Testo fornito:
Arte Paleolitica
I primi esempi di arte figurativa risalgono a circa 25.000 o 30.000 anni fa. Questa età viene definita
paleolitica, in quanto sono i periodi iniziali in cui l’uomo utilizza utensili in pietra. Le manifestazione
artistiche di questo periodo sono pitture rupestri ritrovate in grotte, spesso inaccessibili, ubicate nella
Francia centrale e nella Spagna settentrionale. Il dato che che appare evidente, in queste prime
rappresentazioni, è l’aderenza al naturalismo: l’uomo preistorico concepisce le immagini come raffigurazione
del mondo visibile. Realtà che, al di là dei suoi limiti tecnici, l’artista cerca di raffigurare così come
egli la percepisce.

Dati forniti:
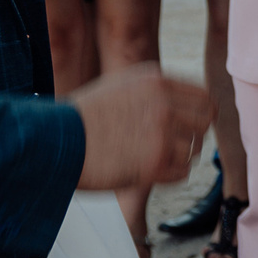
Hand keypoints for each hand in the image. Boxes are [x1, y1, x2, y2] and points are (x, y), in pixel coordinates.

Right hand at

Elenco dei compiti:
1 - Ricopia senza modifiche il passo del testo sull'arte paleolitica che comincia con "Arte Paleolitica" e finisce con "egli la percepisce.".
2 - Rispondi alle domande seguenti in base al testo sull'arte paleolitica.
(a) A quanti anni fa risalgono i primi esempi di arte figurativa?
(b) In quali zone si trovano le grotte con le pitture rupestri?
(c) Quale caratteristica appare evidente in queste prime rappresentazioni?

Risposte ai compiti:
1 -
Arte Paleolitica
I primi esempi di arte figurativa risalgono a circa 25.000 o 30.000 anni fa. Questa età viene definita
paleolitica, in quanto sono i periodi iniziali in cui l’uomo utilizza utensili in pietra. Le manifestazione
artistiche di questo periodo sono pitture rupestri ritrovate in grotte, spesso inaccessibili, ubicate nella
Francia centrale e nella Spagna settentrionale. Il dato che che appare evidente, in queste prime
rappresentazioni, è l’aderenza al naturalismo: l’uomo preistorico concepisce le immagini come raffigurazione
del mondo visibile. Realtà che, al di là dei suoi limiti tecnici, l’artista cerca di raffigurare così come
egli la percepisce.

2 -
(a) A circa 25.000 o 30.000 anni fa.
(b) Nella Francia centrale e nella Spagna settentrionale.
(c) L'aderenza al naturalismo.